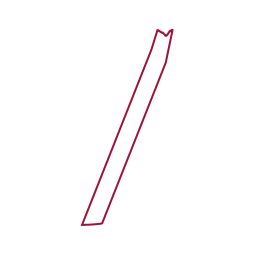 Ngerutoi, Ngardmau, Palau (Mercator projection), rotated 56°
{"feature_id": "81905179B43294852199533", "entity_name": "Ngerutoi", "entity_type": "district", "adm_level": 2, "iso_a3": "PLW", "parent_name": "Palau", "parent_adm1": "Ngardmau", "projection": "mercator", "projection_center": [134.577, 7.597], "detail": "fine", "context": "isolated", "style": "outline", "palette": "rose", "viewbox_px": 256, "rotation_deg": 56, "n_neighbors": 0, "source": "geoboundaries", "source_scale": "gbopen_adm2", "svg_char_len": 737}
<svg xmlns="http://www.w3.org/2000/svg" viewBox="0 0 256 256"><g transform="rotate(56 128 128)"><path d="M192.6,202.8L94.9,60.1L71.1,35.7L71.2,35.9L71.2,36.4L71.4,36.9L71.4,37.4L71.3,37.5L71.1,37.8L71.4,38.3L71.7,38.5L71.4,38.9L71.0,39.1L71.1,39.7L71.5,40.3L71.8,41.2L72.2,42.0L72.5,42.6L72.4,43.1L72.9,43.8L72.9,44.2L72.9,44.8L72.7,45.2L72.5,45.4L71.6,45.2L71.3,45.2L70.9,45.5L70.5,45.6L70.1,45.6L69.6,45.6L69.2,45.6L68.8,45.9L68.5,45.8L68.3,46.0L68.1,46.1L68.0,46.5L67.8,46.6L67.1,47.0L66.6,47.3L66.4,47.2L65.9,47.5L65.7,47.5L65.4,47.8L65.0,47.8L64.9,48.1L64.6,48.1L64.2,48.4L63.9,48.4L63.9,48.5L63.4,48.9L76.2,64.9L182.3,219.8L182.7,220.3L188.2,211.3L191.6,205.1L192.6,202.8Z" fill="none" stroke="#9f1239" stroke-width="2"/></g></svg>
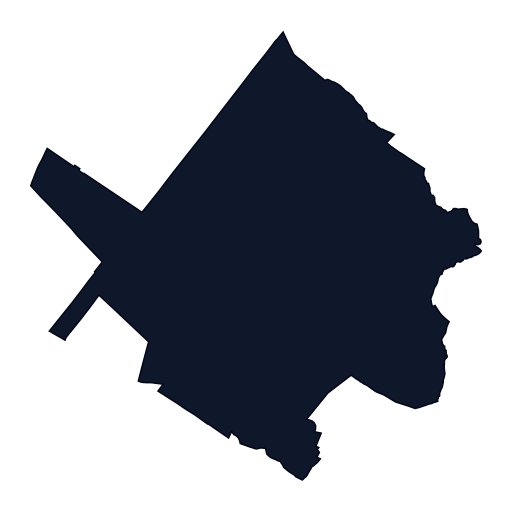 Villa de Tezontepec, Hidalgo, Mexico (Robinson projection)
{"feature_id": "50627088B126252484853", "entity_name": "Villa de Tezontepec", "entity_type": "district", "adm_level": 2, "iso_a3": "MEX", "parent_name": "Mexico", "parent_adm1": "Hidalgo", "projection": "robinson", "projection_center": [-98.78, 19.914], "detail": "fine", "context": "isolated", "style": "filled", "palette": "ink", "viewbox_px": 512, "rotation_deg": 0, "n_neighbors": 0, "source": "geoboundaries", "source_scale": "gbopen_adm2", "svg_char_len": 5988}
<svg xmlns="http://www.w3.org/2000/svg" viewBox="0 0 512 512"><path d="M283.1,32.0L278.2,38.0L277.0,39.6L276.6,39.7L275.3,41.1L266.2,53.2L253.1,69.6L240.3,86.4L216.4,117.3L205.0,132.1L189.1,152.2L172.3,173.5L157.5,192.9L142.0,212.3L84.0,173.4L83.7,174.0L78.8,170.4L79.8,168.7L74.8,165.3L73.9,166.7L47.2,148.4L45.8,151.2L42.2,159.0L38.9,165.0L37.3,168.5L31.8,182.6L30.7,185.7L40.4,196.3L55.1,211.3L71.3,228.5L77.1,235.5L77.9,236.3L102.3,261.9L94.6,271.7L95.3,272.4L87.8,281.9L82.5,289.1L72.3,302.4L49.3,331.1L65.1,340.2L66.0,337.5L79.9,320.3L89.5,307.9L98.9,295.1L114.2,309.3L147.9,341.1L148.8,341.3L146.8,348.5L146.7,348.8L143.3,361.8L138.5,380.3L138.4,381.2L141.1,382.1L143.7,382.5L145.7,382.6L151.6,382.7L163.1,384.2L158.0,391.1L177.1,403.3L184.8,408.6L187.6,410.4L194.7,414.8L207.7,424.1L208.7,424.3L228.6,438.0L231.6,431.5L233.9,434.6L236.3,435.8L238.5,438.1L239.8,441.2L240.2,443.4L241.9,444.2L242.9,444.5L244.4,445.0L246.2,445.6L247.4,446.1L248.3,446.5L249.2,446.7L250.0,447.0L250.9,447.4L251.8,447.5L252.7,447.8L254.7,448.6L256.6,448.9L259.2,448.3L260.8,447.9L263.0,448.1L265.2,448.4L265.6,448.8L265.9,450.1L266.6,453.2L267.0,454.3L269.0,456.2L269.8,456.9L270.5,457.4L272.1,458.2L275.6,459.6L276.2,459.8L277.6,460.7L279.8,461.3L280.3,461.3L281.3,463.2L282.1,464.2L282.8,465.3L283.7,467.4L286.0,469.2L287.3,470.4L289.2,471.8L292.4,473.9L294.6,475.3L295.4,476.0L295.4,476.5L302.2,480.0L303.3,479.2L304.2,478.1L305.1,477.4L306.0,476.8L306.9,475.5L309.3,471.3L310.4,469.4L311.1,468.4L311.7,466.9L313.1,466.1L315.3,464.2L316.2,463.4L317.3,462.6L320.4,458.8L316.9,457.3L319.4,452.4L317.3,449.4L318.8,447.6L315.9,446.2L321.2,433.1L314.7,431.8L315.2,429.9L315.6,428.7L315.6,425.5L314.1,422.7L312.4,421.2L309.6,420.0L306.4,419.4L327.9,393.0L351.1,375.2L356.3,378.9L360.3,381.4L360.2,381.7L361.8,382.4L363.1,383.4L364.5,384.3L365.7,384.6L367.9,386.0L369.2,386.9L370.3,387.8L373.1,389.7L374.4,390.7L376.0,391.7L377.5,392.4L383.2,394.6L384.3,395.2L385.3,395.8L386.8,396.7L388.3,397.5L389.6,398.4L395.6,402.0L409.4,406.4L415.2,408.5L415.5,408.2L415.9,408.1L416.8,408.1L418.6,407.6L423.9,405.9L427.5,404.6L429.7,403.9L430.9,403.7L432.3,403.3L432.8,402.8L433.7,402.5L435.7,402.1L436.2,401.7L437.8,401.3L437.6,400.2L437.7,399.5L438.3,398.2L438.3,397.2L439.7,395.7L439.6,393.4L440.1,391.9L440.4,391.5L440.8,390.0L441.3,388.8L442.0,387.7L442.5,386.1L442.9,383.6L443.2,382.7L443.3,380.8L443.4,379.8L444.5,376.0L444.5,375.1L444.8,374.5L444.9,373.2L444.5,370.7L444.3,368.4L444.2,366.5L444.4,364.3L444.4,361.8L444.5,360.8L444.7,360.1L445.3,359.1L446.2,358.2L447.2,357.0L447.1,355.6L446.2,353.9L446.1,351.7L446.1,350.4L445.2,349.8L444.5,347.2L444.7,346.2L443.6,345.8L442.3,343.2L441.6,339.4L443.6,335.9L444.6,334.3L445.6,332.8L446.6,328.1L446.9,326.6L448.2,323.6L449.2,321.8L444.8,318.1L442.9,316.3L441.3,314.7L439.7,312.7L435.0,305.4L432.4,306.7L431.4,302.8L430.8,298.6L433.1,292.5L433.9,289.4L434.6,287.5L435.9,285.6L437.2,283.1L437.9,280.6L438.1,279.0L438.9,276.8L439.7,275.7L439.9,274.8L440.4,274.5L441.1,274.5L441.8,274.3L442.1,273.9L442.3,272.7L442.6,272.0L443.0,271.1L443.8,269.9L444.2,269.2L444.4,269.0L446.4,268.9L446.9,268.6L447.4,268.1L447.9,267.8L448.9,267.7L449.5,267.2L450.4,266.7L451.5,266.5L452.1,266.5L452.8,266.9L453.2,266.7L453.5,266.5L453.9,266.1L455.2,264.3L455.2,263.6L455.4,263.3L455.7,262.9L456.1,262.5L456.6,261.9L456.8,261.8L459.3,261.7L459.4,262.0L459.9,262.1L460.7,261.9L461.5,261.5L461.8,261.3L462.1,260.6L463.0,260.4L463.4,259.8L463.5,259.5L463.7,259.2L464.1,258.9L465.4,258.7L466.3,258.9L466.7,258.8L467.2,258.6L468.2,258.1L468.6,257.7L468.9,257.6L470.3,257.5L470.6,257.4L471.7,257.1L472.4,256.7L472.6,256.4L473.4,255.9L476.6,254.9L478.7,253.8L480.3,252.3L481.3,251.0L480.4,249.7L478.5,248.0L475.3,245.9L474.7,244.2L478.0,244.7L480.5,243.7L481.1,241.5L480.4,239.5L478.6,238.6L478.5,230.6L477.1,224.2L474.1,223.2L472.0,221.4L470.3,218.5L469.0,216.1L467.5,212.5L467.3,209.6L466.8,209.2L465.8,209.0L464.2,208.6L457.9,209.2L456.0,208.6L453.8,208.5L453.1,209.0L452.1,210.6L451.6,210.9L450.7,211.5L450.0,211.7L449.2,212.0L448.8,212.2L447.9,212.7L447.0,212.2L446.5,211.5L445.9,210.9L445.3,210.2L444.8,210.1L444.0,209.8L443.4,209.6L443.1,209.5L442.0,208.6L441.7,208.5L441.6,208.4L441.4,207.9L441.2,207.5L440.9,207.3L440.1,207.0L439.3,206.8L438.6,206.5L438.2,206.4L436.6,205.5L435.9,204.9L435.4,204.4L435.2,204.1L435.5,203.5L435.5,203.3L435.1,202.9L434.7,202.7L434.7,202.4L434.9,202.0L434.9,201.7L434.7,201.2L434.6,200.8L434.7,200.3L434.6,200.0L434.6,199.7L434.7,199.0L434.6,198.2L434.5,197.5L434.2,197.0L433.9,196.6L433.7,196.2L433.4,195.6L432.9,195.4L432.4,195.3L431.4,195.0L430.9,194.5L430.6,193.0L430.1,192.1L429.9,191.2L430.0,188.9L429.8,188.0L429.8,187.5L429.6,186.8L429.2,186.1L429.1,185.6L428.9,185.0L428.7,184.5L428.6,184.2L428.6,183.7L428.5,183.4L428.1,183.3L427.2,183.2L426.7,182.6L426.4,182.1L426.5,181.2L425.7,180.6L425.3,180.0L424.9,178.6L424.9,177.5L424.4,176.6L424.0,176.1L423.7,174.9L423.8,173.8L423.8,172.1L424.1,170.8L424.3,169.8L424.3,168.8L424.4,168.7L418.7,164.9L414.1,161.9L406.9,157.1L403.1,154.5L400.5,152.9L399.9,152.7L396.4,150.2L395.7,149.8L395.1,149.2L394.3,148.8L393.0,147.7L391.5,146.8L389.8,145.3L386.5,142.7L394.3,134.5L391.7,133.3L390.6,132.7L387.8,131.6L384.7,130.3L382.4,129.1L381.8,129.4L380.4,128.6L379.1,127.6L377.9,127.2L376.8,125.9L375.4,124.6L374.2,123.2L372.9,122.5L371.6,122.4L371.0,122.1L369.9,120.9L367.8,119.9L367.1,118.3L366.7,116.2L366.6,114.3L366.2,113.3L365.4,113.0L364.6,112.4L363.7,111.1L362.8,109.5L362.3,108.3L361.4,106.9L360.1,105.4L358.4,104.2L357.0,102.5L355.6,100.9L355.1,100.3L353.1,96.7L352.4,96.2L351.5,95.2L350.1,94.3L349.3,93.4L348.4,92.7L346.6,91.7L344.8,90.3L344.0,89.3L342.4,87.8L341.2,86.5L338.1,84.3L335.9,83.1L334.8,82.4L332.8,81.8L330.8,81.0L329.5,80.2L328.4,79.7L327.4,79.5L326.2,79.9L324.9,80.4L315.6,72.6L315.3,72.4L307.4,65.9L304.9,63.4L304.4,62.9L297.2,57.3L294.0,54.6L293.8,54.5L289.7,46.0L288.9,44.3L287.8,42.0L287.4,41.2L285.1,36.4L283.1,32.0Z" fill="#0f172a" stroke="#020617" stroke-width="1.5"/></svg>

REQUIREMENT:
Reproduce the data from its first line through the line containing "Villa de Tezontepec, Hidalgo, Mexico", both included, as a Markdown table with two columns, Row and Line. Give each nonblank line its own numbered row, and leave the pictures out.

ANSWER IN FULL:
| Row | Line |
|---|---|
| 1 |  Ngerutoi, Ngardmau, Palau (Mercator projection), rotated 56° |
| 2 | {"feature_id": "81905179B43294852199533", "entity_name": "Ngerutoi", "entity_type": "district", "adm_level": 2, "iso_a3": "PLW", "parent_name": "Palau", "parent_adm1": "Ngardmau", "projection": "mercator", "projection_center": [134.577, 7.597], "detail": "fine", "context": "isolated", "style": "outline", "palette": "rose", "viewbox_px": 256, "rotation_deg": 56, "n_neighbors": 0, "source": "geoboundaries", "source_scale": "gbopen_adm2", "svg_char_len": 737} |
| 3 | <svg xmlns="http://www.w3.org/2000/svg" viewBox="0 0 256 256"><g transform="rotate(56 128 128)"><path d="M192.6,202.8L94.9,60.1L71.1,35.7L71.2,35.9L71.2,36.4L71.4,36.9L71.4,37.4L71.3,37.5L71.1,37.8L71.4,38.3L71.7,38.5L71.4,38.9L71.0,39.1L71.1,39.7L71.5,40.3L71.8,41.2L72.2,42.0L72.5,42.6L72.4,43.1L72.9,43.8L72.9,44.2L72.9,44.8L72.7,45.2L72.5,45.4L71.6,45.2L71.3,45.2L70.9,45.5L70.5,45.6L70.1,45.6L69.6,45.6L69.2,45.6L68.8,45.9L68.5,45.8L68.3,46.0L68.1,46.1L68.0,46.5L67.8,46.6L67.1,47.0L66.6,47.3L66.4,47.2L65.9,47.5L65.7,47.5L65.4,47.8L65.0,47.8L64.9,48.1L64.6,48.1L64.2,48.4L63.9,48.4L63.9,48.5L63.4,48.9L76.2,64.9L182.3,219.8L182.7,220.3L188.2,211.3L191.6,205.1L192.6,202.8Z" fill="none" stroke="#9f1239" stroke-width="2"/></g></svg> |
| 4 |  Villa de Tezontepec, Hidalgo, Mexico (Robinson projection) |